KEY POINTS:
Antarctica is treated by the science community as a giant laboratory. For Anne Noble, it's also a laboratory, where she can explore ideas about photography and the way it is viewed.
"As a photographer and an artist I am interested not so much in re-photographing what we have seen before but asking questions about the ideas everyone has about Antarctica," she says.
"So few people get to go there, but people have images in their minds about the place through photography."
Noble, professor of photography at Massey University and director of research at Massey's College of Creative Arts, has been to the ice twice.
On her first trip in 2002 as an Antarctic Arts Fellow, she set out to photograph whiteness, a project sparked by the Erebus disaster.
"It arose from thinking about how people went to see the landscape, and the plane was in Antarctic conditions, so everyone got disoriented and the plane flew into a mountain. The moment before, passengers were at the window taking pictures."
While those people may have been looking for the grand and magnificent and beautiful, what they were seeing were layers of whiteness.
Noble wonders whether there may be a world of images in that whiteness. "What I enjoy about whiteout as a photo project is it is all about surface and the experience of something invisible."
The white-out project is still incomplete.
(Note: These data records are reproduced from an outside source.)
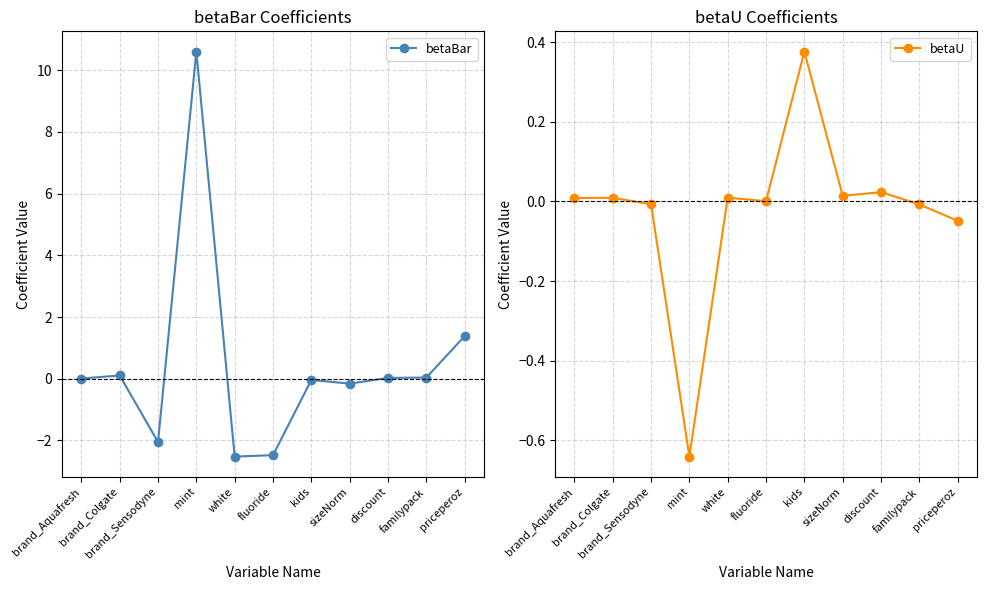

What are all the series names shown in the legend?

betaBar, betaU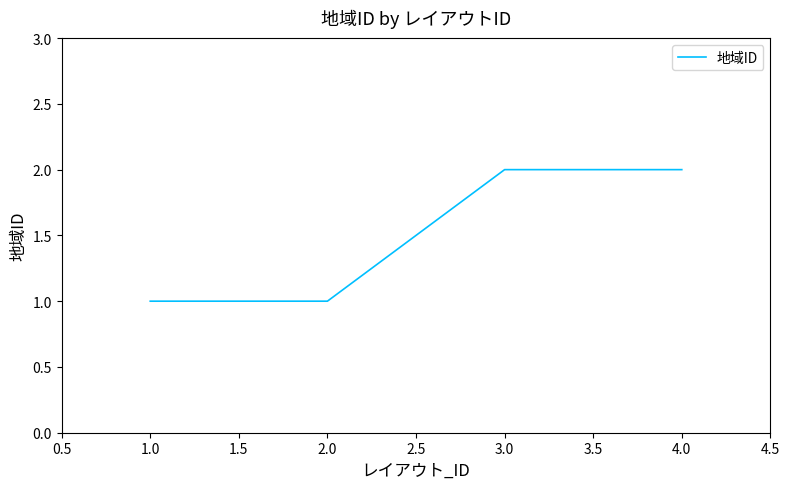

What position from the left is 4.0?

4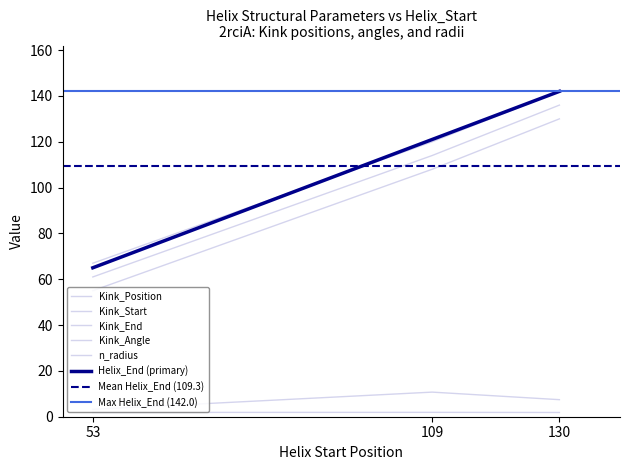

Is the value of Kink_Angle at 130 greater than the value of Kink_Start at 109?

No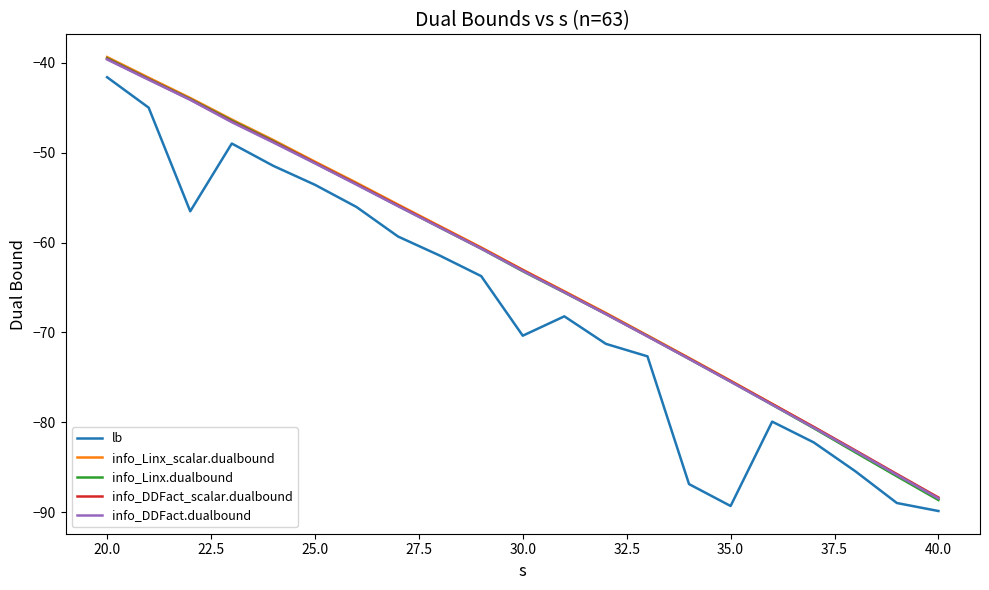

What is the minimum value for info_Linx_scalar.dualbound?

-88.5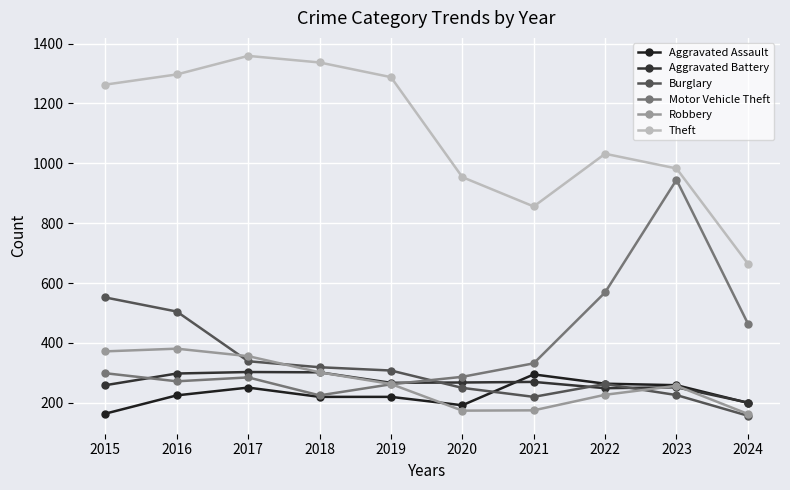

Which category has the highest value across all series?

2017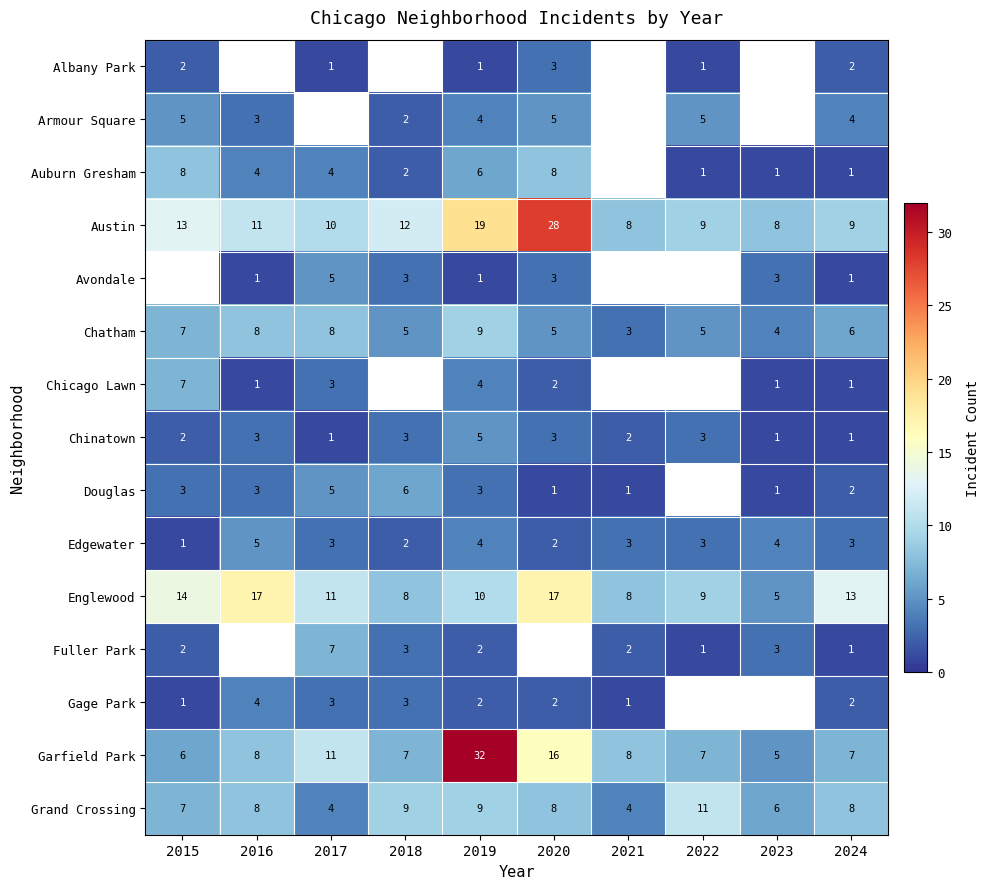

What is the maximum value for Chinatown?

5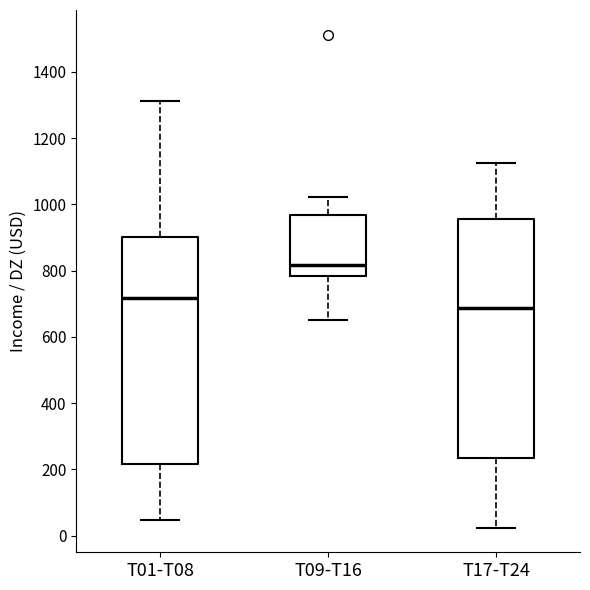

Where does the lower whisker of the box for T01-T08 end on the y-axis? The values are not printed on the chart, so give them approximately, as read against the axis.

40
Noble feels she will need another trip to get enough usable images, and next time is aiming all the way for the South Pole.
But good art, like good science, does not stop with the artist patting herself on the back for the initial idea. In exploring and testing that idea, other ideas will emerge, reality may intrude, the initial premise may prove flawed or weak.
Noble says the show at Two Rooms asks a question: "What is the source of the images we expect to find, if we ever get to Antarctica?"
As in earlier series, such as her pictures of the Wanganui River, Noble is interested in how we come to feel we know a place through a photograph.
After her first trip, she sought out museum exhibits and Antarctic discovery centres, places where an imaginary landscape was created.
"What is real? What is imaginary? What is the object of desire? The work is my process of raising those sorts of questions," Noble says.
"When I went to the museums, I pretended I was in Antarctica taking landscape photos. When I went back to Antarctica [on Chilean cruise ship the Akademic Ioffe in 2005] I remembered my own photos, and rephotographed them."
Whether taken in the Discovery Museum in Dundee, the Christchurch Antarctic Centre or Deception Island on the Antarctic Peninsula, Noble's pictures evoke a kind of frozen clarity, blue-white light coming from within the ice or the polystyrene, whether from diffused sunlight or halogen spotlights.
Humans and their machines are clearly out of place. No one belongs in this landscape.
In the process of creating an idea of place, Noble has to overcome some powerful antecedents. Antarctic photography started with the photographers who accompanied the early explorers, Herbert Ponting with Robert Falcon Scott and Frank Hurley with Douglas Mawson and Ernest Shackleton.
Their images were allied to the culture of their times, documenting the drama of human beings pitting themselves against extremes, the ships trapped in ice, men doggedly pushing on in the face of the blizzard.
The photography was conceived as part of the funding and promotion of the exhibitions, and Ponting in particular worked on many of his images subsequently, inserting dramatic skies to bring them in line with European ideas of the romantic and picturesque.
Which brings Noble back to her ideas on whiteness and of pushing the images towards the abstract, so they become more question than answer. She says she is trying to stop seeing what she expects.
"If you expect to find something, you are blind. If you are open, photography allows you to create with that first encounter."